他想,蒋昕现在无论是康复训练,还是以后另找出路,肯定都需要不少钱。他觉得无论他以后会和蒋昕怎么样,他都得为这件事负全责。
可去了才发现,不过两个月的时间,便已人去楼空。
新住户正在往里搬,门口堆着纸箱。

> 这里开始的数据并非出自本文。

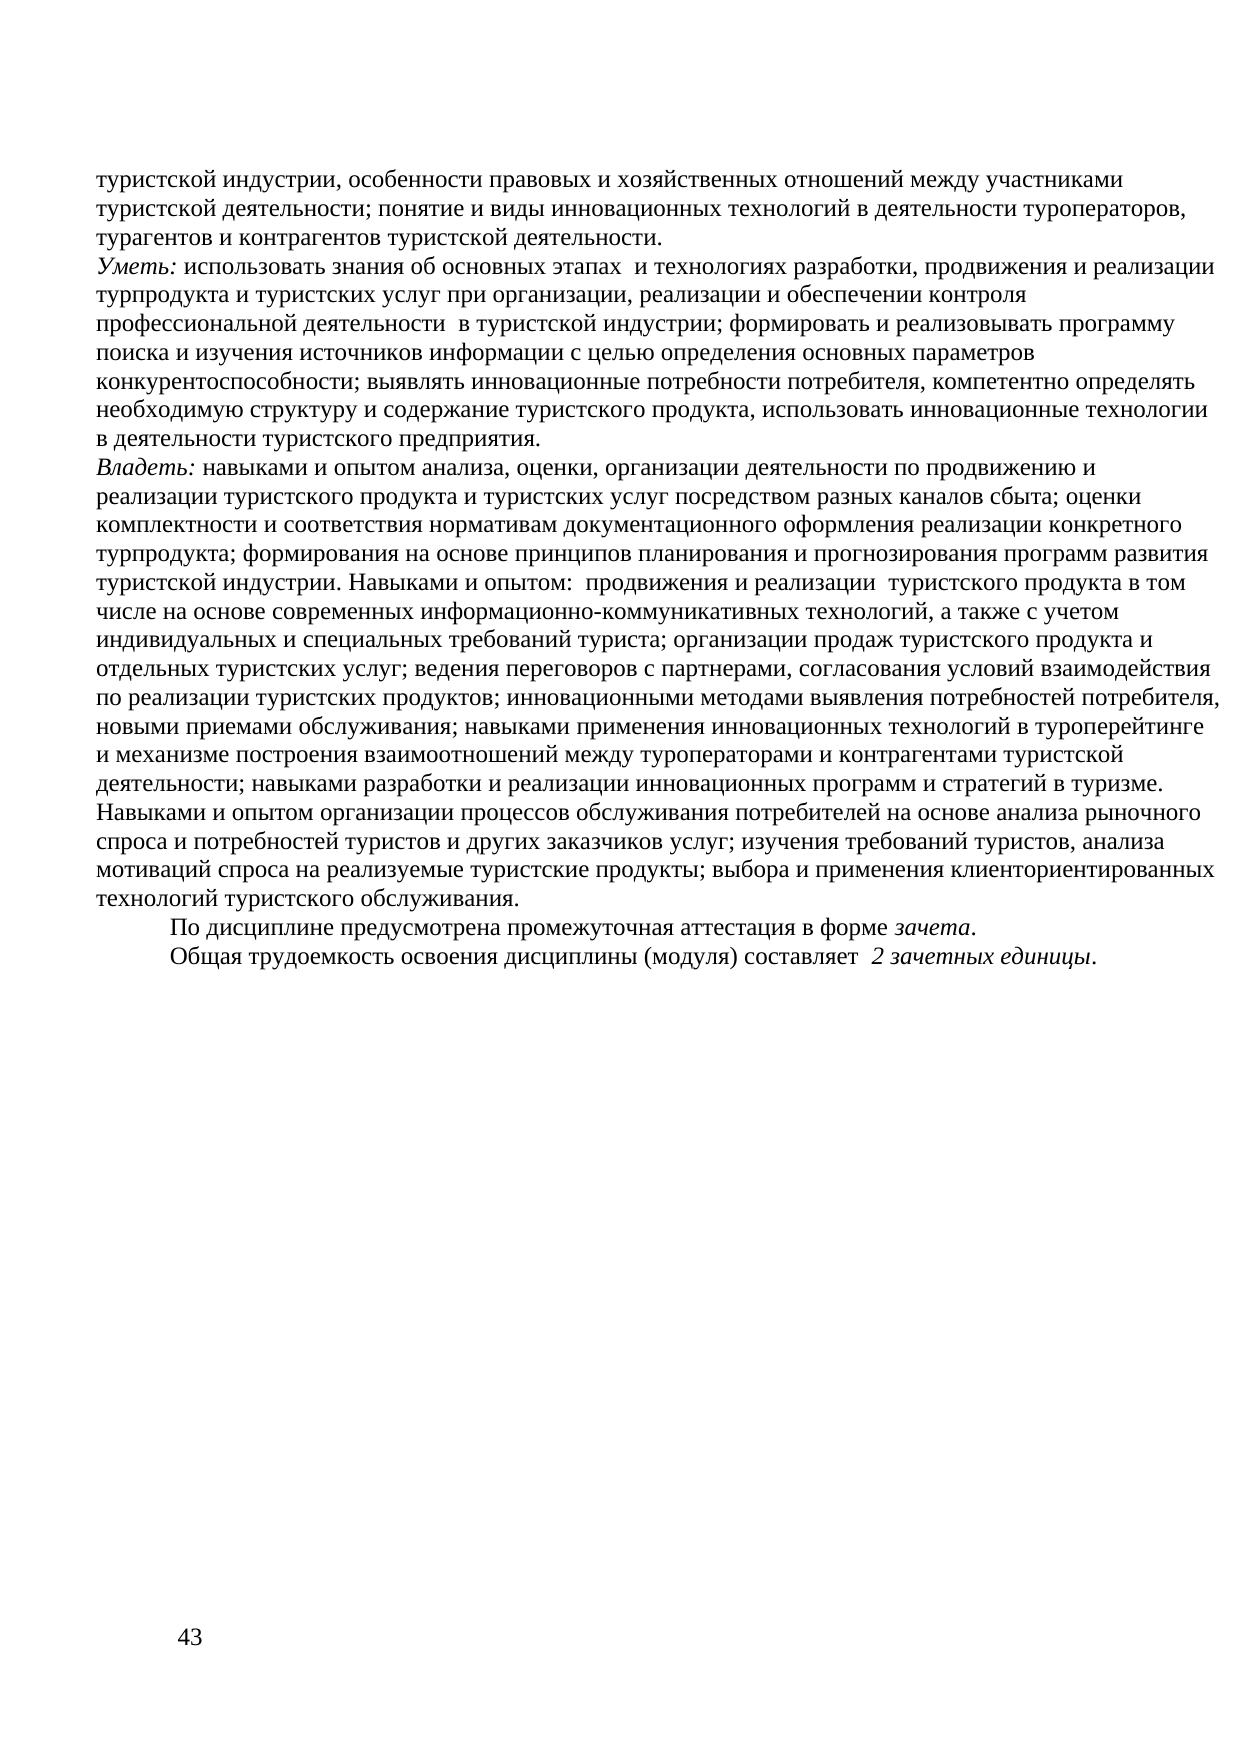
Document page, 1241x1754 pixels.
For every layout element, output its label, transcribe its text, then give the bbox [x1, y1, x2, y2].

text Уметь: использовать знания об основных этапах и технологиях разработки, продвижения и реализации турпродукта и туристских услуг при организации, реализации и обеспечении контроля профессиональной деятельности в туристской индустрии; формировать и реализовывать программу поиска и изучения источников информации с целью определения основных параметров конкурентоспособности; выявлять инновационные потребности потребителя, компетентно определять необходимую структуру и содержание туристского продукта, использовать инновационные технологии в деятельности туристского предприятия. Владеть: навыками и опытом анализа, оценки, организации деятельности по продвижению и реализации туристского продукта и туристских услуг посредством разных каналов сбыта; оценки комплектности и соответствия нормативам документационного оформления реализации конкретного турпродукта; формирования на основе принципов планирования и прогнозирования программ развития туристской индустрии. Навыками и опытом: продвижения и реализации туристского продукта в том числе на основе современных информационно-коммуникативных технологий, а также с учетом индивидуальных и специальных требований туриста; организации продаж туристского продукта и отдельных туристских услуг; ведения переговоров с партнерами, согласования условий взаимодействия по реализации туристских продуктов; инновационными методами выявления потребностей потребителя, новыми приемами обслуживания; навыками применения инновационных технологий в туроперейтинге и механизме построения взаимоотношений между туроператорами и контрагентами туристской деятельности; навыками разработки и реализации инновационных программ и стратегий в туризме. Навыками и опытом организации процессов обслуживания потребителей на основе анализа рыночного спроса и потребностей туристов и других заказчиков услуг; изучения требований туристов, анализа мотиваций спроса на реализуемые туристские продукты; выбора и применения клиенториентированных технологий туристского обслуживания. [96, 251, 1223, 912]
text Общая трудоемкость освоения дисциплины (модуля) составляет 2 зачетных единицы. [96, 941, 1223, 969]
text По дисциплине предусмотрена промежуточная аттестация в форме зачета. [96, 912, 1223, 941]
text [96, 164, 1223, 251]
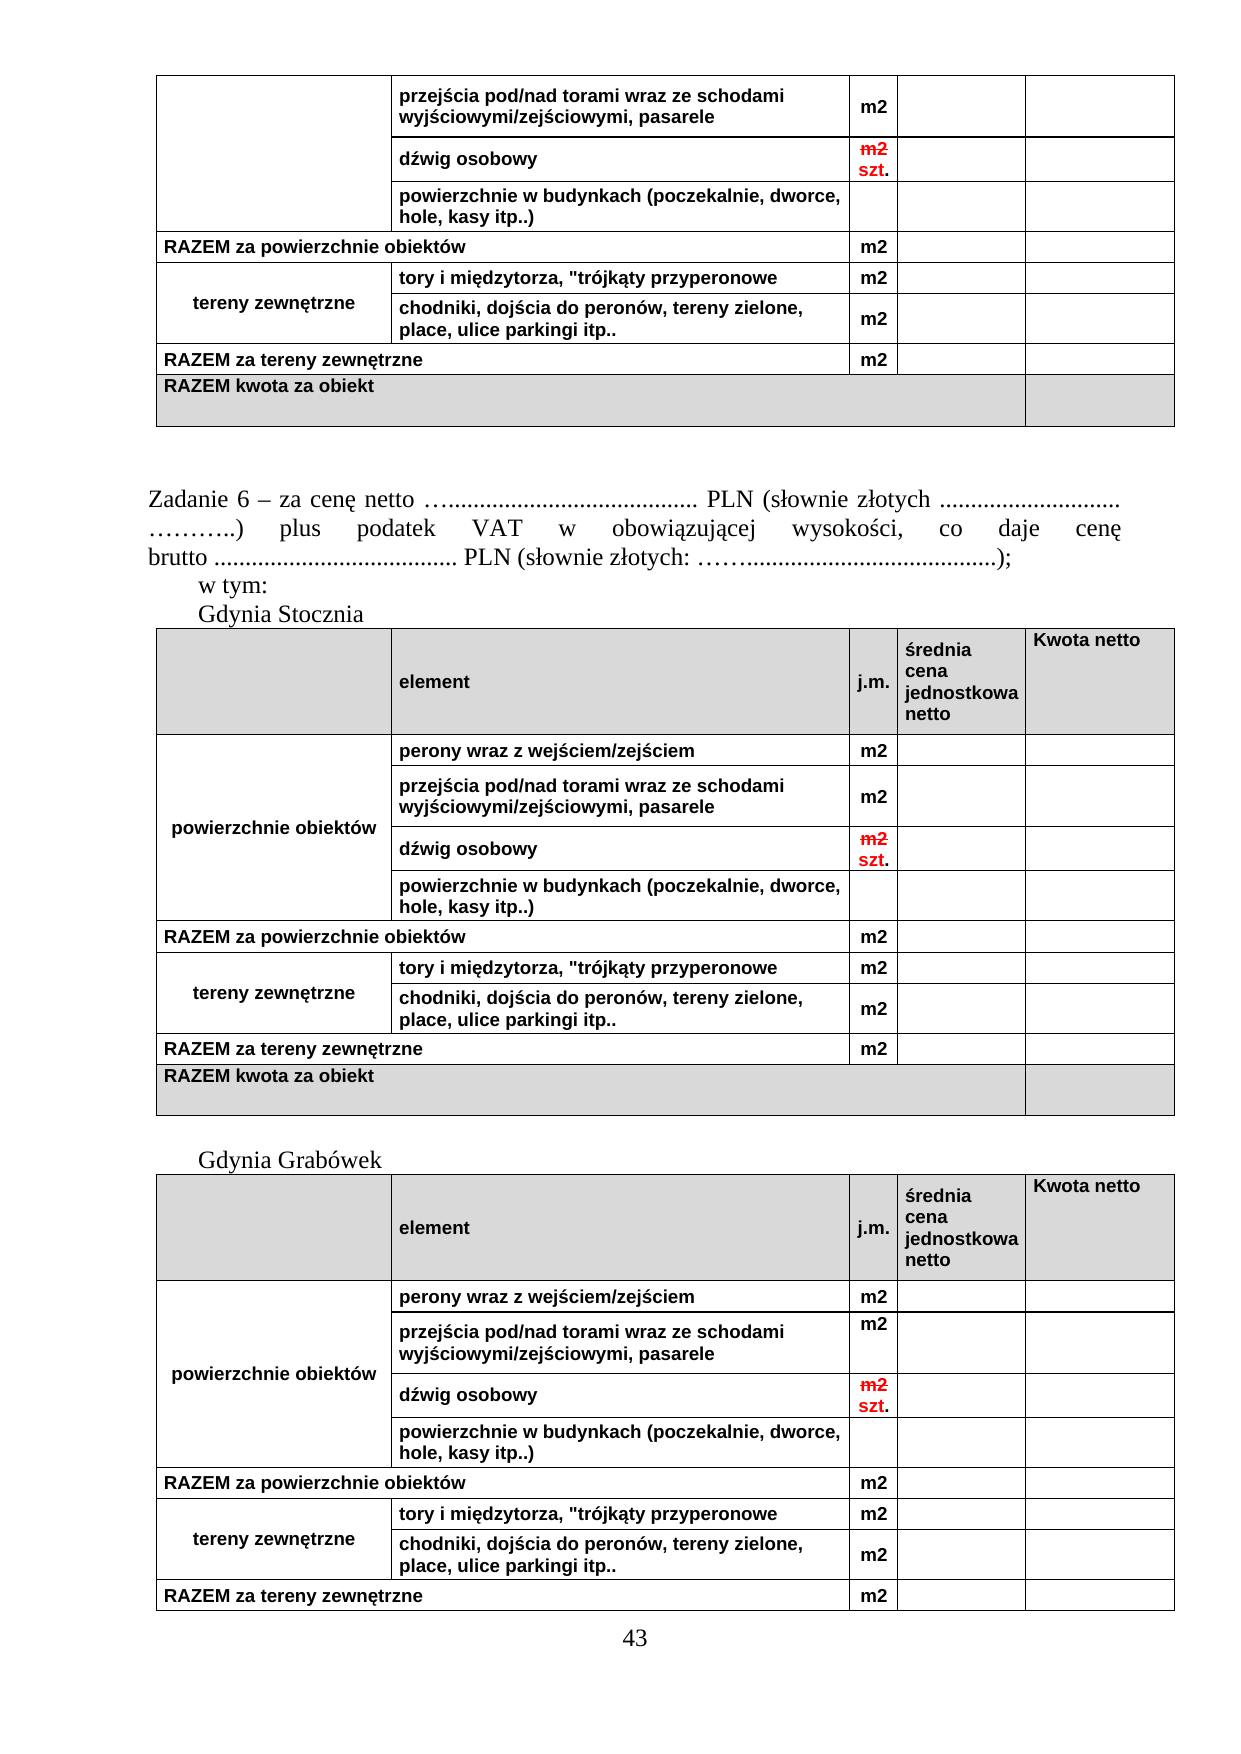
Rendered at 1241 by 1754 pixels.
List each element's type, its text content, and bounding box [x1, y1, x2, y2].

table_cell [1026, 1313, 1174, 1372]
text Zadanie 6 – za cenę netto …........................................ PLN (słownie złotych .............................………..) plus podatek VAT w obowiązującej wysokości, co daje cenę brutto ....................................... PLN (słownie złotych: ……........................................); [148, 484, 1122, 570]
table_header Kwota netto [1026, 629, 1174, 734]
table_cell powierzchnie w budynkach (poczekalnie, dworce, hole, kasy itp..) [392, 871, 849, 920]
table_header [157, 629, 391, 734]
table_cell [898, 344, 1025, 374]
table_cell [1026, 827, 1174, 870]
table_cell m2 [850, 1499, 897, 1529]
table_header j.m. [850, 1175, 897, 1280]
table_cell m2 [850, 1313, 897, 1372]
table_cell tereny zewnętrzne [157, 263, 391, 343]
table_cell m2 szt. [850, 827, 897, 870]
table_cell [898, 984, 1025, 1033]
table_cell [898, 766, 1025, 826]
table_cell [1026, 766, 1174, 826]
table_cell [1026, 1034, 1174, 1064]
table_cell [898, 921, 1025, 952]
table_cell [1026, 232, 1174, 262]
table_cell [1026, 1530, 1174, 1579]
table_cell [898, 294, 1025, 343]
table_cell chodniki, dojścia do peronów, tereny zielone, place, ulice parkingi itp.. [392, 294, 849, 343]
table_cell [1026, 1418, 1174, 1467]
table_cell tory i międzytorza, "trójkąty przyperonowe [392, 953, 849, 983]
table_cell [898, 138, 1025, 181]
table_cell [1026, 1281, 1174, 1311]
text Gdynia Grabówek [198, 1145, 1122, 1174]
table_header Kwota netto [1026, 1175, 1174, 1280]
table_cell RAZEM za tereny zewnętrzne [157, 1034, 849, 1064]
table_cell [1026, 1580, 1174, 1610]
table_cell [898, 1418, 1025, 1467]
table_cell [898, 232, 1025, 262]
table_cell m2 [850, 263, 897, 293]
table_cell tereny zewnętrzne [157, 953, 391, 1033]
table_cell [1026, 1065, 1174, 1115]
table_header średnia cena jednostkowa netto [898, 1175, 1025, 1280]
table_cell [850, 1418, 897, 1467]
table_header [157, 1175, 391, 1280]
table_cell przejścia pod/nad torami wraz ze schodami wyjściowymi/zejściowymi, pasarele [392, 76, 849, 136]
table_cell m2 [850, 766, 897, 826]
table_cell przejścia pod/nad torami wraz ze schodami wyjściowymi/zejściowymi, pasarele [392, 1313, 849, 1372]
table_cell [898, 76, 1025, 136]
table_cell [1026, 76, 1174, 136]
table_header średnia cena jednostkowa netto [898, 629, 1025, 734]
table_cell m2 [850, 921, 897, 952]
table_cell powierzchnie w budynkach (poczekalnie, dworce, hole, kasy itp..) [392, 182, 849, 231]
table_cell m2 [850, 1530, 897, 1579]
table_header element [392, 629, 849, 734]
table_cell m2 [850, 735, 897, 765]
table_cell [1026, 1374, 1174, 1417]
table_cell [1026, 953, 1174, 983]
table_cell m2 [850, 294, 897, 343]
table_cell [1026, 921, 1174, 952]
table_cell powierzchnie w budynkach (poczekalnie, dworce, hole, kasy itp..) [392, 1418, 849, 1467]
table_cell dźwig osobowy [392, 1374, 849, 1417]
table_cell [1026, 294, 1174, 343]
table_cell [850, 871, 897, 920]
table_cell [157, 76, 391, 231]
table_cell perony wraz z wejściem/zejściem [392, 735, 849, 765]
table_cell m2 [850, 1580, 897, 1610]
table_cell m2 [850, 344, 897, 374]
table_cell dźwig osobowy [392, 827, 849, 870]
table_cell m2 szt. [850, 138, 897, 181]
table_cell [898, 1580, 1025, 1610]
table_cell m2 szt. [850, 1374, 897, 1417]
table_cell RAZEM kwota za obiekt [157, 1065, 1025, 1115]
table_cell chodniki, dojścia do peronów, tereny zielone, place, ulice parkingi itp.. [392, 984, 849, 1033]
table_cell tereny zewnętrzne [157, 1499, 391, 1579]
table_cell m2 [850, 1468, 897, 1498]
table_cell [1026, 138, 1174, 181]
table_cell powierzchnie obiektów [157, 1281, 391, 1467]
table_cell powierzchnie obiektów [157, 735, 391, 920]
table_cell [898, 827, 1025, 870]
table_cell RAZEM kwota za obiekt [157, 375, 1025, 426]
table_cell [1026, 984, 1174, 1033]
table_cell m2 [850, 1281, 897, 1311]
table_cell dźwig osobowy [392, 138, 849, 181]
table_cell [898, 1530, 1025, 1579]
table_cell [1026, 1499, 1174, 1529]
text w tym: [198, 570, 1122, 599]
table_cell przejścia pod/nad torami wraz ze schodami wyjściowymi/zejściowymi, pasarele [392, 766, 849, 826]
table_cell RAZEM za powierzchnie obiektów [157, 232, 849, 262]
table_cell m2 [850, 76, 897, 136]
table_cell [1026, 735, 1174, 765]
table_cell [898, 1499, 1025, 1529]
text Gdynia Stocznia [198, 599, 1122, 628]
table_cell [898, 953, 1025, 983]
table_cell RAZEM za powierzchnie obiektów [157, 1468, 849, 1498]
table_cell [1026, 871, 1174, 920]
table_cell [898, 735, 1025, 765]
table_cell [1026, 1468, 1174, 1498]
table_cell m2 [850, 1034, 897, 1064]
table_cell chodniki, dojścia do peronów, tereny zielone, place, ulice parkingi itp.. [392, 1530, 849, 1579]
table_cell tory i międzytorza, "trójkąty przyperonowe [392, 1499, 849, 1529]
table_header element [392, 1175, 849, 1280]
table_cell RAZEM za powierzchnie obiektów [157, 921, 849, 952]
table_cell [898, 182, 1025, 231]
table_header j.m. [850, 629, 897, 734]
table_cell [898, 1468, 1025, 1498]
table_cell [898, 263, 1025, 293]
table_cell RAZEM za tereny zewnętrzne [157, 1580, 849, 1610]
table_cell [850, 182, 897, 231]
table_cell [1026, 344, 1174, 374]
table_cell perony wraz z wejściem/zejściem [392, 1281, 849, 1311]
table_cell [898, 871, 1025, 920]
table_cell [1026, 263, 1174, 293]
table_cell [898, 1374, 1025, 1417]
table_cell [898, 1281, 1025, 1311]
table_cell m2 [850, 232, 897, 262]
table_cell tory i międzytorza, "trójkąty przyperonowe [392, 263, 849, 293]
table_cell [1026, 182, 1174, 231]
table_cell [1026, 375, 1174, 426]
table_cell [898, 1313, 1025, 1372]
table_cell m2 [850, 984, 897, 1033]
table_cell [898, 1034, 1025, 1064]
table_cell m2 [850, 953, 897, 983]
table_cell RAZEM za tereny zewnętrzne [157, 344, 849, 374]
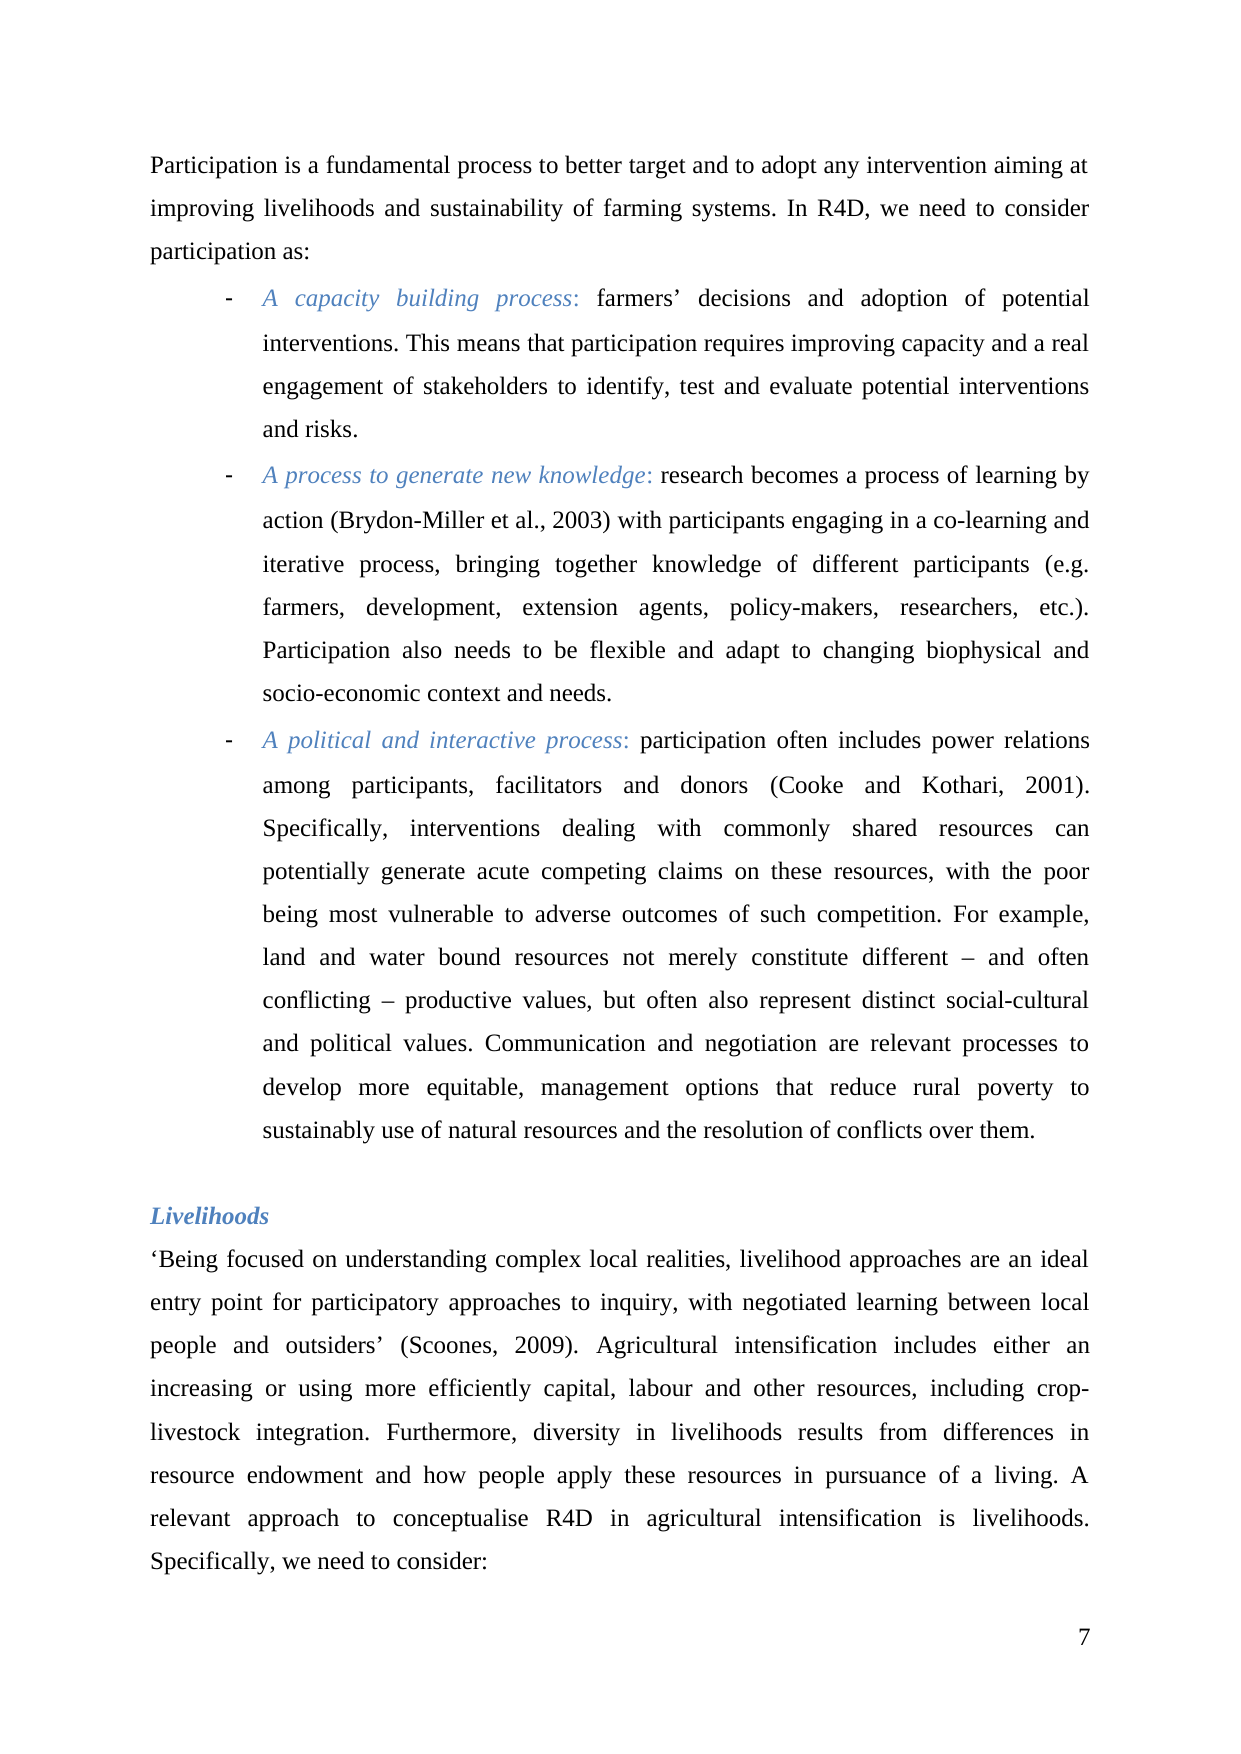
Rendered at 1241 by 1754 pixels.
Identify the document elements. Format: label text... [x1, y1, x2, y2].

他站在楼下往上看了很久,窗帘已经换了,不再是从前的颜色。
后来,周行云从马晓远那里听说,蒋昕去了纽约,跟着母亲一起。
他也在领英上搜索到了蒋以明的个人主页,知道蒋以明现在在辉泽工作了。
那年夏末,清大开学前半个月,周行云就申请提前入住,离开了卫城。
那时,他就已经不怎么和周怀山说话了。
周行云始终无法原谅父亲对蒋昕做过的事,也不知道该怎么去面对他。
钱按月寄回去,够他买药。电话偶尔打,问问身体怎么样,需不需要钱。别的什么都不说。
并没有任何激烈的冲突,而是一种微妙的疏远和回避。
寒假的时候,周行云也没有回家,而是留在了燕城。带竞赛赚钱、做项目,还报了一个托福课。他申请了清大和哥伦比亚大学合办的暑期交换项目,托福需要考到一百分。
其实周行云也不知道他去纽约能做什么,甚至连蒋昕愿不愿意见他都不知道,但他想先去看一看。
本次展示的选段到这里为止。